Open NOTEPAD and copy/paste the text in the quotebox below into it:

Code:

http://www.techsupportforum.com/security-center/hijackthis-log-help/321200-windows-loads-pc-reboots-blue-screens.html
File::
c:\windows\system32\SrchSTS.exe
c:\windows\system32\VACFix.exe
c:\windows\system32\o4Patch.exe
c:\windows\system32\IEDFix.C.exe
c:\windows\system32\404Fix.exe
c:\windows\system32\Process.exe
c:\windows\system32\dumphive.exe
c:\windows\system32\WS2Fix.exe
c:\windows\system32\drivers\Ndisprot.sys
Collect::
c:\windows\system32\msqpdxnerohrgi.dll
Driver::
Ndisprot

Save this as "CFScript"





Referring to the picture above, drag CFScript.txt into ComboFix.exe

When finished, it shall produce a log for you, C:\ComboFix.txt.

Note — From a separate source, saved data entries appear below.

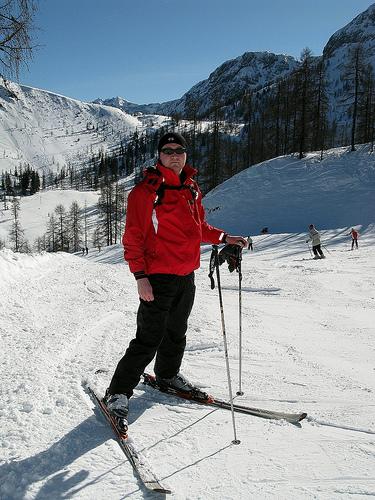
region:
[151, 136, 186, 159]
man has black cap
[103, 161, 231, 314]
man has red coat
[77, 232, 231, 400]
man has black pants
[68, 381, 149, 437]
man has black shoes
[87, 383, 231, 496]
red and black skis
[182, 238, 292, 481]
man holds white ski poles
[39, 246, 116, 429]
white and tracked snow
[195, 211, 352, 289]
people on hill behind man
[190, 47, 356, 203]
tall and thin trees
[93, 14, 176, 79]
sky is blue and clear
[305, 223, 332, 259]
a person skiing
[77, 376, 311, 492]
red skis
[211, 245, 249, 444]
ski poles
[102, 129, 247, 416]
a man skiing in the mountains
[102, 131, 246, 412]
a man wearing a red jacket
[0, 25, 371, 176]
mountains in the distance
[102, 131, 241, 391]
a man wearing sunglasses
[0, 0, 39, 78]
a branch of a tree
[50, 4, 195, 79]
the clear blue sky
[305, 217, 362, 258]
people skiing in the distance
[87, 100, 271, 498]
Person standing in the snow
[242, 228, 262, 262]
Person standing in the snow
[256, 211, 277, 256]
Person standing in the snow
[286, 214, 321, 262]
Person standing in the snow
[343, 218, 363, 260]
Person standing in the snow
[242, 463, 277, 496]
Snow covering the ground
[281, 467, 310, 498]
Snow covering the ground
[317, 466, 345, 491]
Snow covering the ground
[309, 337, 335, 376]
Snow covering the ground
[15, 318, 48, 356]
Snow covering the ground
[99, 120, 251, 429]
Man looking at camera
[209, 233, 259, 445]
Black and white ski poles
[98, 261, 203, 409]
black ski pants on man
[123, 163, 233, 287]
Red white and black ski jacket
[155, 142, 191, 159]
One pair of black snow goggles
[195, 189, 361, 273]
People skiing in the distance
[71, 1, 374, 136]
Mountains in the distance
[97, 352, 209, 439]
Black and gray snow shoes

Post that log in your next reply.

Additonally, ComboFix will generate a zipped file at C:\Qoobox\Quarantine\[4]Submit@Date_Time.zip
Before proceeding to the next step, please submit this file to http://www.bleepingcomputer.com/subm....php?channel=4


---------------


Using Internet Explorer, visit http://www.kaspersky.com/service?chapter=161739400

Vista users right click on the Internet Explorer shortcut, and choose Run As Administrator.

**Note**

To optimize scanning time and produce a more sensible report for review:

• Close any open programs
• Turn off the real time scanner of any existing antivirus program while performing the online scan.

Click Accept, when prompted to download and install the program files and database of malware definitions.

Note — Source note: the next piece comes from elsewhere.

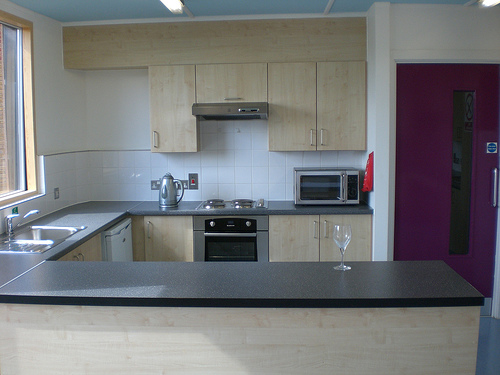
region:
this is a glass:
[328, 219, 368, 276]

• Click Run at the Security prompt.
• The program will then begin downloading and installing and will also update the database.
• Please be patient as this can take several minutes.
• Once the update is complete, click on My Computer under the green Scan bar to the left to start the scan.
• Once the scan is complete, it will display if your system has been infected. It does not provide an option to clean/disinfect. We only require a report from it.
• Do NOT be alarmed by what you see in the report. Many of the finds have likely been quarantined.
• Click View scan report at the bottom.
• Click the Save Report As... button.
• Click the Save as Text button to save the file to your desktop so that you may post it in your next reply.

---------------


In your next post, please include fresh logs from:

1. Online scan
2. ComboFix's log

Please provide details of any problems you encountered whilst performing the above steps & update us on how the computer behaves now

[sUBs]

Due to the lack of feedback, this Topic is closed.

If you need this topic reopened, please request this by sending the moderating team a PM with the address of the thread. This applies only to the original topic starter.